=== Section Start ===

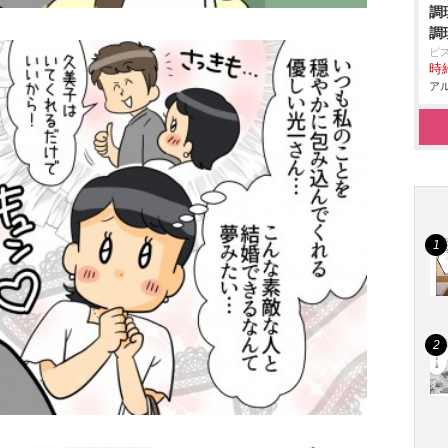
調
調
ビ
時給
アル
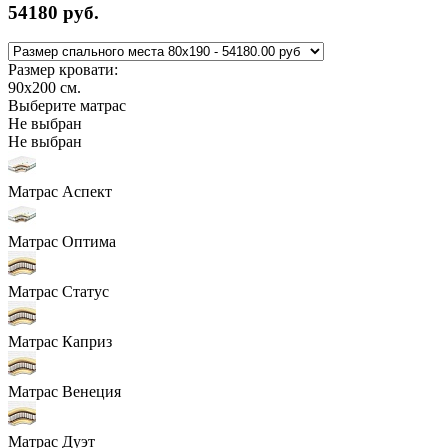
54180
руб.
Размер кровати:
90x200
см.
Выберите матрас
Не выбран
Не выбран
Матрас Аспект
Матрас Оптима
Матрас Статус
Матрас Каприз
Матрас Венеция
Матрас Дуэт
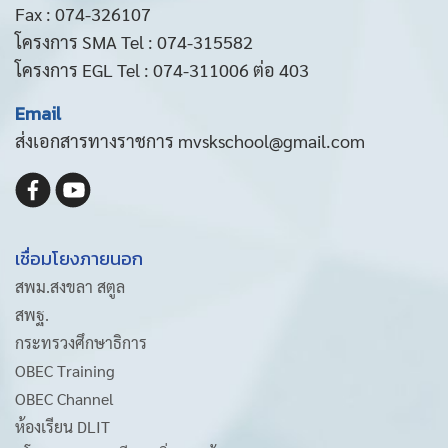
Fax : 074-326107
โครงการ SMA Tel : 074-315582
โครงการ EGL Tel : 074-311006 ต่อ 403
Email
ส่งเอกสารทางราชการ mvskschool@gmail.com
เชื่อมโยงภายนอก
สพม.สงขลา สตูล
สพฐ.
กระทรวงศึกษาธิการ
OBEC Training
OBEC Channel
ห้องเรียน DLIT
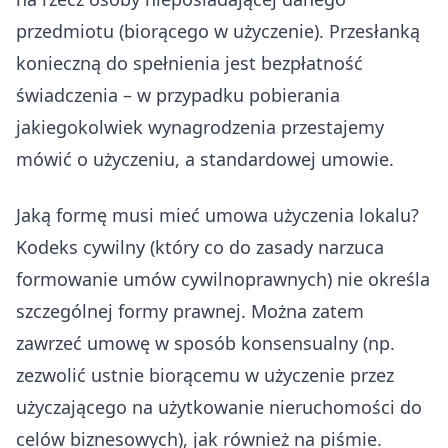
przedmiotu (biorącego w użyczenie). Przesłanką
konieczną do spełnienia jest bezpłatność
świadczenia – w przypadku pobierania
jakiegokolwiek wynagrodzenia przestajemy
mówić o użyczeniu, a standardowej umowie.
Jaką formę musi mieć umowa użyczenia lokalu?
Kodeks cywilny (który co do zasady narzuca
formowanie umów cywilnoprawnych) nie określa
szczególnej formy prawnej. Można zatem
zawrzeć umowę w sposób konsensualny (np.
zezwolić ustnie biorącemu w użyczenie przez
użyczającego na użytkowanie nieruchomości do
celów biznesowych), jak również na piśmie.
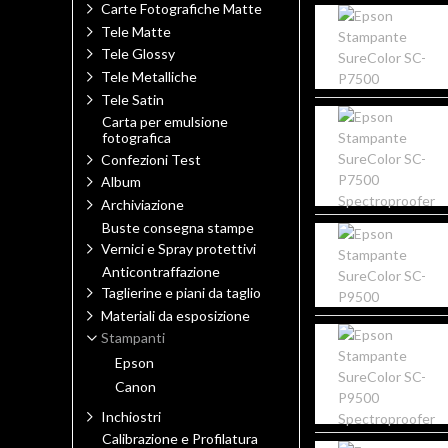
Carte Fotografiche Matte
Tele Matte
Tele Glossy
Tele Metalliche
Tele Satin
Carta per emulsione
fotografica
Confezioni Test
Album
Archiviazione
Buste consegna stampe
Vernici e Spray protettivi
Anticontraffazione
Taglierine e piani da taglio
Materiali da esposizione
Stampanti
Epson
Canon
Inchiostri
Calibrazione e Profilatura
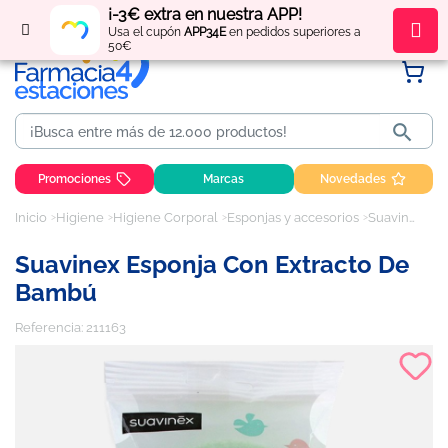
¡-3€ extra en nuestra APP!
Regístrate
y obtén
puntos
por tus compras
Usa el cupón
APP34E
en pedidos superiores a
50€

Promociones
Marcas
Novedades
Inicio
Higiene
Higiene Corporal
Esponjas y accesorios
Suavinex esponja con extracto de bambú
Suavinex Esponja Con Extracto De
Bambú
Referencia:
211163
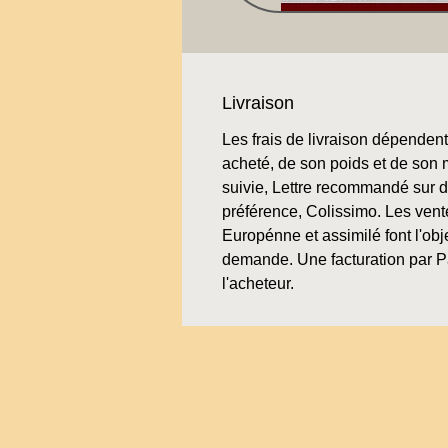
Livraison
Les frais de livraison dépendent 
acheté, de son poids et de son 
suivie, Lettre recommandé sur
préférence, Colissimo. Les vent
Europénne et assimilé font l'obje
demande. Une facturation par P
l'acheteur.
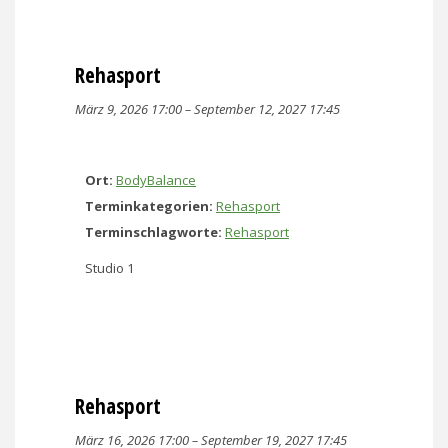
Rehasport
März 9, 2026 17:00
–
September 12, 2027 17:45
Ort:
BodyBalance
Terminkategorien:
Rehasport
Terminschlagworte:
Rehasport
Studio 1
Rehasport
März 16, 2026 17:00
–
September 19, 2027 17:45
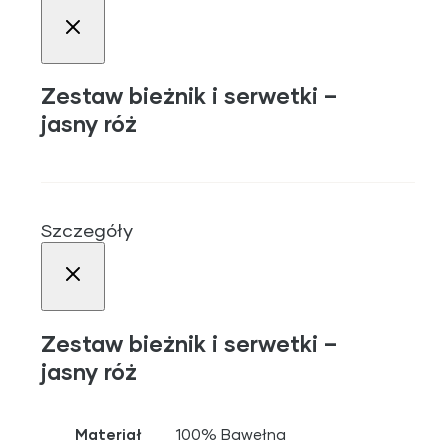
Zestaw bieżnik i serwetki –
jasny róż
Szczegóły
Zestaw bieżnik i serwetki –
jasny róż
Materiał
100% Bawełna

=== Section End ===

EXERCISE DIRECTIONS
Give all entries again verbatim, without any images.

ANSWER TO THIS TASK
調
調
ビ
時給
アル
54180
руб.
Размер кровати:
90x200
см.
Выберите матрас
Не выбран
Не выбран
Матрас Аспект
Матрас Оптима
Матрас Статус
Матрас Каприз
Матрас Венеция
Матрас Дуэт
Fax : 074-326107
โครงการ SMA Tel : 074-315582
โครงการ EGL Tel : 074-311006 ต่อ 403
Email
ส่งเอกสารทางราชการ mvskschool@gmail.com
เชื่อมโยงภายนอก
สพม.สงขลา สตูล
สพฐ.
กระทรวงศึกษาธิการ
OBEC Training
OBEC Channel
ห้องเรียน DLIT
przedmiotu (biorącego w użyczenie). Przesłanką
konieczną do spełnienia jest bezpłatność
świadczenia – w przypadku pobierania
jakiegokolwiek wynagrodzenia przestajemy
mówić o użyczeniu, a standardowej umowie.
Jaką formę musi mieć umowa użyczenia lokalu?
Kodeks cywilny (który co do zasady narzuca
formowanie umów cywilnoprawnych) nie określa
szczególnej formy prawnej. Można zatem
zawrzeć umowę w sposób konsensualny (np.
zezwolić ustnie biorącemu w użyczenie przez
użyczającego na użytkowanie nieruchomości do
celów biznesowych), jak również na piśmie.
Carte Fotografiche Matte
Tele Matte
Tele Glossy
Tele Metalliche
Tele Satin
Carta per emulsione
fotografica
Confezioni Test
Album
Archiviazione
Buste consegna stampe
Vernici e Spray protettivi
Anticontraffazione
Taglierine e piani da taglio
Materiali da esposizione
Stampanti
Epson
Canon
Inchiostri
Calibrazione e Profilatura
¡-3€ extra en nuestra APP!
Regístrate
y obtén
puntos
por tus compras
Usa el cupón
APP34E
en pedidos superiores a
50€

Promociones
Marcas
Novedades
Inicio
Higiene
Higiene Corporal
Esponjas y accesorios
Suavinex esponja con extracto de bambú
Suavinex Esponja Con Extracto De
Bambú
Referencia:
211163
Livraison
Les frais de livraison dépendent 
acheté, de son poids et de son 
suivie, Lettre recommandé sur
préférence, Colissimo. Les vent
Europénne et assimilé font l'obje
demande. Une facturation par P
l'acheteur.
Rehasport
März 9, 2026 17:00
–
September 12, 2027 17:45
Ort:
BodyBalance
Terminkategorien:
Rehasport
Terminschlagworte:
Rehasport
Studio 1
Rehasport
März 16, 2026 17:00
–
September 19, 2027 17:45
Zestaw bieżnik i serwetki –
jasny róż
Szczegóły
Zestaw bieżnik i serwetki –
jasny róż
Materiał
100% Bawełna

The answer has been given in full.